So, it's one thing to think about reducing energy usage at home or at work. But that's all micro.
But how to get macro? How does a neighborhood or city do the same?
That's what the American Institute of Architects
Sustainable Design Assessment Team is going to help figure out when it performs its audit of Detroit.
SDATs bring teams of volunteer professionals like architects, urban designers, planners, hydrologists, economists and attorneys to a city for a three-day charette and team them up with local architecture and engineering students along with government officials, community groups and other stakeholders.
Diane VanBuren Jones of WARM Training spearheaded the SDAT application and is now coordinating the assessment itself. She says the out-of-town experts will arrive with "a national eye on how sustainability will work in your community."
Jones is particularly interested in mapping the city's energy systems. "We will take it down to the level of each business," she says, citing a tortilla factory as an example.
"It brings in corn and wheat -- some of it from Ohio instead of Michigan -- and the production uses a ton of natural gas.

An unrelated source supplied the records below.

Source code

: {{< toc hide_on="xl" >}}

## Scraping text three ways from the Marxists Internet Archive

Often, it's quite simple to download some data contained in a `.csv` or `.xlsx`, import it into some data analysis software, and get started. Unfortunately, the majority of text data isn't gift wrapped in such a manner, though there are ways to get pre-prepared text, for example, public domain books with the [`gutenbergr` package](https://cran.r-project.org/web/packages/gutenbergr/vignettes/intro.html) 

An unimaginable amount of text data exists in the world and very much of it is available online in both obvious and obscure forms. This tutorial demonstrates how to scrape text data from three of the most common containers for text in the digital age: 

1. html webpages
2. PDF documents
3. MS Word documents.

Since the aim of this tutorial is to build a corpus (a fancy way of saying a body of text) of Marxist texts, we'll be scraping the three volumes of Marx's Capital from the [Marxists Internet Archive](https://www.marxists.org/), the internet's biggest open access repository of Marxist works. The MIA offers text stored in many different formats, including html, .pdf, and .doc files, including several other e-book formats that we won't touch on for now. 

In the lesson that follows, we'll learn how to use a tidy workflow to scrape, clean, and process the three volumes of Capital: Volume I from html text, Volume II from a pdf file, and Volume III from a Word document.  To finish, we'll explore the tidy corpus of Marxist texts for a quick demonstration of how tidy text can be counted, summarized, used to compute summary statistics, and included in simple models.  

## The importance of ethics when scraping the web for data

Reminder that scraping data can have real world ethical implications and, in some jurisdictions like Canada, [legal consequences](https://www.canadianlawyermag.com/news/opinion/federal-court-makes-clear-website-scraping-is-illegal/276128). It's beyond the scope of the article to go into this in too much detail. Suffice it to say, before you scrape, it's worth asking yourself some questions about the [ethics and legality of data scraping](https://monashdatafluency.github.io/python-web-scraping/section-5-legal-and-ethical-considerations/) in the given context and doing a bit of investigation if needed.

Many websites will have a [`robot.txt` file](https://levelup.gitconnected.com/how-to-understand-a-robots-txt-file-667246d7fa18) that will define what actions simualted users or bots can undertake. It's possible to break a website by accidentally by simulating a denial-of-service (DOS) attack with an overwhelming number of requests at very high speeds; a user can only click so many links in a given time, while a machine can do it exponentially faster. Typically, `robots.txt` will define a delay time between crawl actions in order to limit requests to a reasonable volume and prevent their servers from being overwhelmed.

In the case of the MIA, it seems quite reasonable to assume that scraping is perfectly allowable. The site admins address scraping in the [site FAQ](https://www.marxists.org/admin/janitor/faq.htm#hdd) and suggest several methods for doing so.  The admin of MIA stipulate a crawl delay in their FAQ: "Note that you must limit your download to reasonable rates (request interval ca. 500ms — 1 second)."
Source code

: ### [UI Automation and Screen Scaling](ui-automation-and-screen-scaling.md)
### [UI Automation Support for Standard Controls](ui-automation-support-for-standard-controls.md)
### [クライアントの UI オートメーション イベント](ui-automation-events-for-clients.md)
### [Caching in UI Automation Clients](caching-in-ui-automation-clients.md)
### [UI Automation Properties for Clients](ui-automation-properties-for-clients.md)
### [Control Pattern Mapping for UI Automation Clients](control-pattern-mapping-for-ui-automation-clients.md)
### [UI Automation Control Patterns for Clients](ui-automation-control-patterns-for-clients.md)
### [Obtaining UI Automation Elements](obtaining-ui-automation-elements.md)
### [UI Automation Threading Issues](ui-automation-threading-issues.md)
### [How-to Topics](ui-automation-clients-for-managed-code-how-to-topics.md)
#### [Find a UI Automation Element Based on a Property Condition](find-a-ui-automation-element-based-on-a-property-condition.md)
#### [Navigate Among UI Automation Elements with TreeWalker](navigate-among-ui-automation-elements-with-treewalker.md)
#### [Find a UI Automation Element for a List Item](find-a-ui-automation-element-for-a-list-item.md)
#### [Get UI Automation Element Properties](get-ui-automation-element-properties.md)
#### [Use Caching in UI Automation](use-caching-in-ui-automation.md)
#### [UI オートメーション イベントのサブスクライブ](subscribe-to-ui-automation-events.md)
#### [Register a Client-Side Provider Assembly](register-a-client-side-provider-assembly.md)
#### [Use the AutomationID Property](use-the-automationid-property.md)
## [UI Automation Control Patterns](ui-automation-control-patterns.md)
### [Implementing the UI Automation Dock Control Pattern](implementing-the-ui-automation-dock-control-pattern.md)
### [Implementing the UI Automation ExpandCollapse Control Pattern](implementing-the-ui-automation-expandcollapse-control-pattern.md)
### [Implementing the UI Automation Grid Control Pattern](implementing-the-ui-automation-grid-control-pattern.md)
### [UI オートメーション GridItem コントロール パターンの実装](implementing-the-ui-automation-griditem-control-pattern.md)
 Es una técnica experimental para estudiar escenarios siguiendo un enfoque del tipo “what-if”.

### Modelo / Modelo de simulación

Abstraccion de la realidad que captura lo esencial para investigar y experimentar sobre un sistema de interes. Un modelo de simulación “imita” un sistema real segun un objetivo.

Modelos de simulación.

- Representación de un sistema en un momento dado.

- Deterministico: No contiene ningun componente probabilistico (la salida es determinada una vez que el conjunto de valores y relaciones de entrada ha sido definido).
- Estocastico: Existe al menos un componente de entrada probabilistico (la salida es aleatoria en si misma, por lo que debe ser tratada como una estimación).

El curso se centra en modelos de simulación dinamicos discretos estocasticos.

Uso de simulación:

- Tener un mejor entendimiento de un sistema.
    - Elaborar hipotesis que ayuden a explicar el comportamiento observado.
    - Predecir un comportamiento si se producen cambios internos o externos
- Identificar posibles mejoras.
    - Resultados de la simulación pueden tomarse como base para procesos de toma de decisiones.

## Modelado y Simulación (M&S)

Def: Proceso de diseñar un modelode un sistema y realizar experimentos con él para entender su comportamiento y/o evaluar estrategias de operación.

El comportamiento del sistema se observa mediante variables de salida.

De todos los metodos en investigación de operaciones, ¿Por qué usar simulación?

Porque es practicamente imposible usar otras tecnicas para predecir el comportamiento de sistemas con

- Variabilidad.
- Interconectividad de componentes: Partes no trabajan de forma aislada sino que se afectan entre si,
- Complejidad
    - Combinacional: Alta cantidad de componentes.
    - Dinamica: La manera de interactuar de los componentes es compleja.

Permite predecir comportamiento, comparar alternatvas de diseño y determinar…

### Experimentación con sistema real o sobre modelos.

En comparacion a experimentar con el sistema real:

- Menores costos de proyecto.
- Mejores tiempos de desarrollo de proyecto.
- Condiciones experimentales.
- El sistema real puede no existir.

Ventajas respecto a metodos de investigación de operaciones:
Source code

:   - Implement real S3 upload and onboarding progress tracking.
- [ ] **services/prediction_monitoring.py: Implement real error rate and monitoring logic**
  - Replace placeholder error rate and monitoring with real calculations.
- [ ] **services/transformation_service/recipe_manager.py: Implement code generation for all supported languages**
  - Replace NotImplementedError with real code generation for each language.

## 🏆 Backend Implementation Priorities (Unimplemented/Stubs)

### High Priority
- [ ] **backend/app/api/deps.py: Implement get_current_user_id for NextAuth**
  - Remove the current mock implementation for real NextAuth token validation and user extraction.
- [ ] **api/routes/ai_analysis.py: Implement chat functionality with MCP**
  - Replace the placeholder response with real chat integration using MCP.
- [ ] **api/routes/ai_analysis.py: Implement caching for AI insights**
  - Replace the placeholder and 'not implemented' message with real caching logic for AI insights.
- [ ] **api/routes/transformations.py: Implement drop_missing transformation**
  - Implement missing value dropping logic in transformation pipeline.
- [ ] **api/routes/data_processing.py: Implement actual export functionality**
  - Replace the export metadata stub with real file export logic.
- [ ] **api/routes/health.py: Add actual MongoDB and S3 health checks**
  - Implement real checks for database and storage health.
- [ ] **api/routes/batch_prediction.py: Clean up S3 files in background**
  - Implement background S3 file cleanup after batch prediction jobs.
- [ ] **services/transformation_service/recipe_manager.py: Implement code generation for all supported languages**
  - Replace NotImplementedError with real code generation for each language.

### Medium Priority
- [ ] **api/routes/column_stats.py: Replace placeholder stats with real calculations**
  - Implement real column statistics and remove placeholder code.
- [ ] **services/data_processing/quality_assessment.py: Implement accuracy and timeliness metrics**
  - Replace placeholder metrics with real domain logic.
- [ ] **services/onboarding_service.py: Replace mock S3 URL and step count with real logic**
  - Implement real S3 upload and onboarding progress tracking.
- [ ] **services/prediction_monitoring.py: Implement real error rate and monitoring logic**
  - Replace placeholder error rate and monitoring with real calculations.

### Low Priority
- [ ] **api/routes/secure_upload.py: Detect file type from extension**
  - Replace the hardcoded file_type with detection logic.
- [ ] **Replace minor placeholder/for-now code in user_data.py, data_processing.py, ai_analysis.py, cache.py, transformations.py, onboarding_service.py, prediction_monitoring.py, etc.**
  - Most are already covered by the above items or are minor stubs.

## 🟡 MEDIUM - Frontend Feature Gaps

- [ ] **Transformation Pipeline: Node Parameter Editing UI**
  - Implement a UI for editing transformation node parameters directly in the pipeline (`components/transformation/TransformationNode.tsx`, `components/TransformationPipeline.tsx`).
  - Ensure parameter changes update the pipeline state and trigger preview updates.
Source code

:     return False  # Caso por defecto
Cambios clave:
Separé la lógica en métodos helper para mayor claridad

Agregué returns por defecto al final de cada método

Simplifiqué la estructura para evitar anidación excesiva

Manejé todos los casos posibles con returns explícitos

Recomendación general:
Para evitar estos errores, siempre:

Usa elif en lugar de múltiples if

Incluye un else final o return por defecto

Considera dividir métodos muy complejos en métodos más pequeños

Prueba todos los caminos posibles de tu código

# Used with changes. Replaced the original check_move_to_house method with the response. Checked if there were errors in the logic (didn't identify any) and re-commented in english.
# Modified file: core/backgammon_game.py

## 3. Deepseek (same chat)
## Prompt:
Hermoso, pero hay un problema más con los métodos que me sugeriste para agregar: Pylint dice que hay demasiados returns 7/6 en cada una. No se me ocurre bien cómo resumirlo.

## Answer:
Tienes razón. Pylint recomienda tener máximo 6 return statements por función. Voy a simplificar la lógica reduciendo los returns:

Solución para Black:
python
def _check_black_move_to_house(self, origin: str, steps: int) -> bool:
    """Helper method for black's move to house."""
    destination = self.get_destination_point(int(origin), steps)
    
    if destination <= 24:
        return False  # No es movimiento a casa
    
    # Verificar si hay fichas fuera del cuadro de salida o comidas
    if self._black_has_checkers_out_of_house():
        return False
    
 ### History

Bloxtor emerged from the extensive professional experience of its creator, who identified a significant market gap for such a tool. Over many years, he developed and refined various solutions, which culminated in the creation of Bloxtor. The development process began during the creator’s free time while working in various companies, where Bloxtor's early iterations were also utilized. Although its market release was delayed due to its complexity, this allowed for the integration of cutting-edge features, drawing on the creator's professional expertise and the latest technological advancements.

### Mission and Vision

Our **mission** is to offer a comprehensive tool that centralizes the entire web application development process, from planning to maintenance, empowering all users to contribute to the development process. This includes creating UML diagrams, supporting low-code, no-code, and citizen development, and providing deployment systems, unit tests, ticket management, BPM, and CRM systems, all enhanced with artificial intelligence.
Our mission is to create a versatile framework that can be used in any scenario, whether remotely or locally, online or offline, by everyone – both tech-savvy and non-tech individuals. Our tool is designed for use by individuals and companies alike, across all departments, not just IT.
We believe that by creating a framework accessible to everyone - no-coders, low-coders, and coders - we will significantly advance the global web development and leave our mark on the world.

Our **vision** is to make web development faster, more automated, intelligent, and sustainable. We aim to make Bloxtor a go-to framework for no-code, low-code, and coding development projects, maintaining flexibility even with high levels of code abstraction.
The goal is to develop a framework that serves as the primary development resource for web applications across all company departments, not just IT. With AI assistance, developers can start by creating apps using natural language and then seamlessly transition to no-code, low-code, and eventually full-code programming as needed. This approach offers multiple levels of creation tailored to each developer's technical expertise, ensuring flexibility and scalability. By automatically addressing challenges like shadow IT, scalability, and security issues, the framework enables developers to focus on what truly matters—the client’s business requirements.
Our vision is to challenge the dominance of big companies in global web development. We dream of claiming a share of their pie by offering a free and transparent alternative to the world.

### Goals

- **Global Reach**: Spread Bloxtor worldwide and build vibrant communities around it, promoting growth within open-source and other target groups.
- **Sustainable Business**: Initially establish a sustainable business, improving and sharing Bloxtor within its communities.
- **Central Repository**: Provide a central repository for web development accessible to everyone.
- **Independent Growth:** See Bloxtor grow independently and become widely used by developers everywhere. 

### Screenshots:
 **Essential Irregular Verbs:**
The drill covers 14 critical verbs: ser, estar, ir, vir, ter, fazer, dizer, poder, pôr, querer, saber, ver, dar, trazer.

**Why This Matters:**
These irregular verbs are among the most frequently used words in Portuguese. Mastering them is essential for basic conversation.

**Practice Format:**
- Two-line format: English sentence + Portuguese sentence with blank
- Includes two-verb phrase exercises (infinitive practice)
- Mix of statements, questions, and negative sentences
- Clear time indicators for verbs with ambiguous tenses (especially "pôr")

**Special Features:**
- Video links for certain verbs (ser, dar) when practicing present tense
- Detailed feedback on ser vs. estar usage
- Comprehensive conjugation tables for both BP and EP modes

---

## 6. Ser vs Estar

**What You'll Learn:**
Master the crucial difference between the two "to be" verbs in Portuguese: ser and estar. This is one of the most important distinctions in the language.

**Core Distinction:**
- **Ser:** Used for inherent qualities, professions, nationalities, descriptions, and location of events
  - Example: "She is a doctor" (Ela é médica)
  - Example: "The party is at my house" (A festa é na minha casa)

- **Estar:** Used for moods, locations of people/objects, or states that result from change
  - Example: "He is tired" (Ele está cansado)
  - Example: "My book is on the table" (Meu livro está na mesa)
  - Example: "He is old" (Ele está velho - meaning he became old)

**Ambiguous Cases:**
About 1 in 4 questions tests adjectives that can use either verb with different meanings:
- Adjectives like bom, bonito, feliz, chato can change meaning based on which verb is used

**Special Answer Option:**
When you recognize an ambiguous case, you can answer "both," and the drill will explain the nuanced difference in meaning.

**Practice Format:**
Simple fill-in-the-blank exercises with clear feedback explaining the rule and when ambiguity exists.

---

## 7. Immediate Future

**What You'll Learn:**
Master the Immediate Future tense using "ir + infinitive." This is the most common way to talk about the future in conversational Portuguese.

There is people energy and transportation energy and energy to heat and light the building.
A map of all such systems would allow experts to close some energy loops. "How much would be spent on all of those energy systems if we got smart about it?" she asks.
But it isn't just the environment motivating the SDAT process -- it's economics as well. Money saved by increased energy efficiency can create prosperity and new jobs, says Jones.
Which is why her next task is identifying funding sources for entrepreneurs, neighborhoods and developers that are interested in investing in green technologies such as solar panels or
anaerobic digesters.
Jones is currently working with several universities to select the date of the SDAT.